OpenAI and the other defendants claim their use of data scraped from the internet falls under US copyright law's definition of fair use. But those companies are secretive about what datasets they use to train their AI systems, which work by gleaning information and then making statistical predictions based on that information and in response to a prompt from a human.
In its suit, the Authors Guild describes in detail its allegations of how the company has violated copyright law, including that it used illegal repositories of pirated books to train its system to respond to human prompts.
The papers filed cite the fact that ChatGPT can generate accurate summaries of books that would only be possible if it had access to the entire work. It can also generate outlines of sequels to books, using characters from existing works.

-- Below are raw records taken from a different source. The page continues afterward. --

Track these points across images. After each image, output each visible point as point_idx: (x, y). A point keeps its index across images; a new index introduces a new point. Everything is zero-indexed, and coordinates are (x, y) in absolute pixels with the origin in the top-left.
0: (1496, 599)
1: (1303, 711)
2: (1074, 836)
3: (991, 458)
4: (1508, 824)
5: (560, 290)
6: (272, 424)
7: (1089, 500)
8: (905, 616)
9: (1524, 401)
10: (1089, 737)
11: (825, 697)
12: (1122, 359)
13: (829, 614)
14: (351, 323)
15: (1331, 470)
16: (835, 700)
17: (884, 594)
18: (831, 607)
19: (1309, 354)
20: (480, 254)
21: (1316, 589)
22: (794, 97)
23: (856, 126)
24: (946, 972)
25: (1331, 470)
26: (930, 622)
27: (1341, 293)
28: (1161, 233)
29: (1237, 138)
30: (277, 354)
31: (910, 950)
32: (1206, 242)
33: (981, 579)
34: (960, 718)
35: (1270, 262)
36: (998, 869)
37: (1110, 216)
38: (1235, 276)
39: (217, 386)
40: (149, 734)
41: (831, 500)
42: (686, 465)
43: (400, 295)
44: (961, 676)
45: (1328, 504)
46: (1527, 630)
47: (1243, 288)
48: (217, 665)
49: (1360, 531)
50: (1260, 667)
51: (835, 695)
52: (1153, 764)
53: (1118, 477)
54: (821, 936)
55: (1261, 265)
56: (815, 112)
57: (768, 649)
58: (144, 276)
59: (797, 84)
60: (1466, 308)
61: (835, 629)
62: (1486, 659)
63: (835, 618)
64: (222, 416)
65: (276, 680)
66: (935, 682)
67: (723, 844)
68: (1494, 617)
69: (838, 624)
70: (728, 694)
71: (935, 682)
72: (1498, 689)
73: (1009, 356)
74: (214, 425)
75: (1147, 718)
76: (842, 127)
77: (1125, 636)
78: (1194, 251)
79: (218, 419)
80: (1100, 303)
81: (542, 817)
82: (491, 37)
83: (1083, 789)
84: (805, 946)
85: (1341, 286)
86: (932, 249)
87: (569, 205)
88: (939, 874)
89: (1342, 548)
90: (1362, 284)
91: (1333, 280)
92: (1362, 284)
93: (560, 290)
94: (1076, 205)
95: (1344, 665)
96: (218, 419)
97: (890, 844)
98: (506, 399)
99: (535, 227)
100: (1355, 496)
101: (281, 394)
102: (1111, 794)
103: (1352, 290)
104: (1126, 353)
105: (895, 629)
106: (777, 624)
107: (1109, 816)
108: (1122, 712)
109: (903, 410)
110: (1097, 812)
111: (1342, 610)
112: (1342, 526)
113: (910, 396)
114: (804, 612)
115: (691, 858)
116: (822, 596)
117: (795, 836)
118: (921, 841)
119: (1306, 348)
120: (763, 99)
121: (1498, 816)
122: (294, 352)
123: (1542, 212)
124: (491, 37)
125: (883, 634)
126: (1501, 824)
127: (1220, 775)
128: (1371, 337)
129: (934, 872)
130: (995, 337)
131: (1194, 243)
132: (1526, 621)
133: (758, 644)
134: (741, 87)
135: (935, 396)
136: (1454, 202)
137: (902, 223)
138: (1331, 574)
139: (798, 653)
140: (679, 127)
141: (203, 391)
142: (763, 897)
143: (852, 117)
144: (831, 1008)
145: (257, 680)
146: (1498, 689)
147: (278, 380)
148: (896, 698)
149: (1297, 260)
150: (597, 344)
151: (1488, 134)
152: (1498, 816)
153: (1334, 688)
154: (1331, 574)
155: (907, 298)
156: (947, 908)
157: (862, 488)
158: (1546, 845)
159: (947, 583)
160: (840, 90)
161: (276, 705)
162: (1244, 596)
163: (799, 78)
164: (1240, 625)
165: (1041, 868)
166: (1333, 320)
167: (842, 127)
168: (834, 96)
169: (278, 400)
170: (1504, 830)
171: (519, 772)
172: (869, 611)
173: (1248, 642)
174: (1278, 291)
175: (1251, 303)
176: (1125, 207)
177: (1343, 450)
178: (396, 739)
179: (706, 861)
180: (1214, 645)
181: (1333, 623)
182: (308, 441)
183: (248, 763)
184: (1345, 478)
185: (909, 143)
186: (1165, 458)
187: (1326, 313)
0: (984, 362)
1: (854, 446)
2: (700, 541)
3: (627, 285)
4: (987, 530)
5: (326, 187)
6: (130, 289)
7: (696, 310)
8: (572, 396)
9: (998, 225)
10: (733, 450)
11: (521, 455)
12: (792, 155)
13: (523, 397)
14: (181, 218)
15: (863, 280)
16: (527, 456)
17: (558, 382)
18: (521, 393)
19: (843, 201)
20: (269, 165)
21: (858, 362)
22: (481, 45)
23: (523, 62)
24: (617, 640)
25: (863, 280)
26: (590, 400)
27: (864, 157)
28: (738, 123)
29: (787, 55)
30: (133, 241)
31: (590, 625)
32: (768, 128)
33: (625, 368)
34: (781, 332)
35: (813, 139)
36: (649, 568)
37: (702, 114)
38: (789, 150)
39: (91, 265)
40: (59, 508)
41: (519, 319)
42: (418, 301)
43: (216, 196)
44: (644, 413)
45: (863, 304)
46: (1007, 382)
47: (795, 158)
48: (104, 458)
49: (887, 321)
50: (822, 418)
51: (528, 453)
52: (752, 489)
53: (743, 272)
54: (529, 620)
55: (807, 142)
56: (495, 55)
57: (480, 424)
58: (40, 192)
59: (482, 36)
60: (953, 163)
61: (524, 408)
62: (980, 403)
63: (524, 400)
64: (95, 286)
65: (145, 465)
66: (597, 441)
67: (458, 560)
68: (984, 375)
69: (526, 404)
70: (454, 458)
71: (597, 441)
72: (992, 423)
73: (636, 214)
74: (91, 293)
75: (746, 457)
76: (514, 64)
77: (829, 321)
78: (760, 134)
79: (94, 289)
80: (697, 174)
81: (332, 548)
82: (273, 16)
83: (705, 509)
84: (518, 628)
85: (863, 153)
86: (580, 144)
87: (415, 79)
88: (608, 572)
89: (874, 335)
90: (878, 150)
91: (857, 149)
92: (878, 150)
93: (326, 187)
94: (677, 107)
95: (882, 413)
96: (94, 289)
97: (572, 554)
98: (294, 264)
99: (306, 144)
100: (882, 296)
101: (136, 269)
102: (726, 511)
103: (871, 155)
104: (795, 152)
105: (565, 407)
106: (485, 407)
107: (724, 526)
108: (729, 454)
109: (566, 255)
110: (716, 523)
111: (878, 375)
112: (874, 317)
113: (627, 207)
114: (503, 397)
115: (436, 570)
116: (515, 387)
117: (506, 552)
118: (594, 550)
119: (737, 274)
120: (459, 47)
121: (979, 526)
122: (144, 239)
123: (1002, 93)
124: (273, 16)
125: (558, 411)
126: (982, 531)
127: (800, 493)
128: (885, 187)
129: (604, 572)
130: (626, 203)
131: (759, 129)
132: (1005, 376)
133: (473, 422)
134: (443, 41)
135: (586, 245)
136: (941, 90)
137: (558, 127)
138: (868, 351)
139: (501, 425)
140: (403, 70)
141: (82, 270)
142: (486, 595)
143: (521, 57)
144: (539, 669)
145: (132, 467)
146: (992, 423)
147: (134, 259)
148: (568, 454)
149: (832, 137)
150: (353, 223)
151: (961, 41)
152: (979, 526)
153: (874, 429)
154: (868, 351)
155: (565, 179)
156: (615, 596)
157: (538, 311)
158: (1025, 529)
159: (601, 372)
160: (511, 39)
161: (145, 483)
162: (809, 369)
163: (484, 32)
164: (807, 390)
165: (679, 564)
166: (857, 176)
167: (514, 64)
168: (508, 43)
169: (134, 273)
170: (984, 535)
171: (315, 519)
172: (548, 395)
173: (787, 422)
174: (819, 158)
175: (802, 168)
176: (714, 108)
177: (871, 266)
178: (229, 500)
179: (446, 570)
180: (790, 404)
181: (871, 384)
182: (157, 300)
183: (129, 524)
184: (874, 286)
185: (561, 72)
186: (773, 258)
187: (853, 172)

And in the case of George R. R. Martin, ChatGPT has in fact been used to generate sequels to his best-selling books, although the author is working on his own sequels.
That highlights one of the main concerns described by the Authors Guild: "ChatGPT is being used to generate low-quality e-books, impersonating authors, and displacing human-authored books," it states in the complaint. It also cites the example of author Jane Friedman, who discovered her name used on AI-generated "garbage books" for sale on Amazon.
The lawsuit details the economic threats posed by generative AI, describing the plight of writers who have already lost a considerable amount of work due to clients switching to machine-generated content.
It also quotes an analysis by Goldman Sachs estimating that "generative AI could replace 300 million full-time jobs in the near future, or one-fourth of the labor currently performed in the United States and Europe."
In an Authors Guild statement regarding the lawsuit, its CEO Mary Rasenberger highlighted what is at stake on a less tangible level if human creativity and innovation are removed from creative output: "It is imperative that we stop this theft in its tracks or we will destroy our incredible literary culture, which feeds many other creative industries in the US. Great books are generally written by those who spend their careers and, indeed, their lives, learning and perfecting their crafts. To preserve our literature, authors must have the ability to control if and how their works are used by generative AI."
Jonathan Franzen echoed the need for writers to be able to decide for themselves whether their work is used to train AI systems, and under what conditions, including financial compensation.
The Authors Guild says that focusing on fiction writers in the class-action suit is a first step, and that a positive outcome would ultimately benefit writers of all genres.
The use of AI and fair compensation for creatives is also a key issue in the ongoing strikes by Hollywood screenwriters and actors.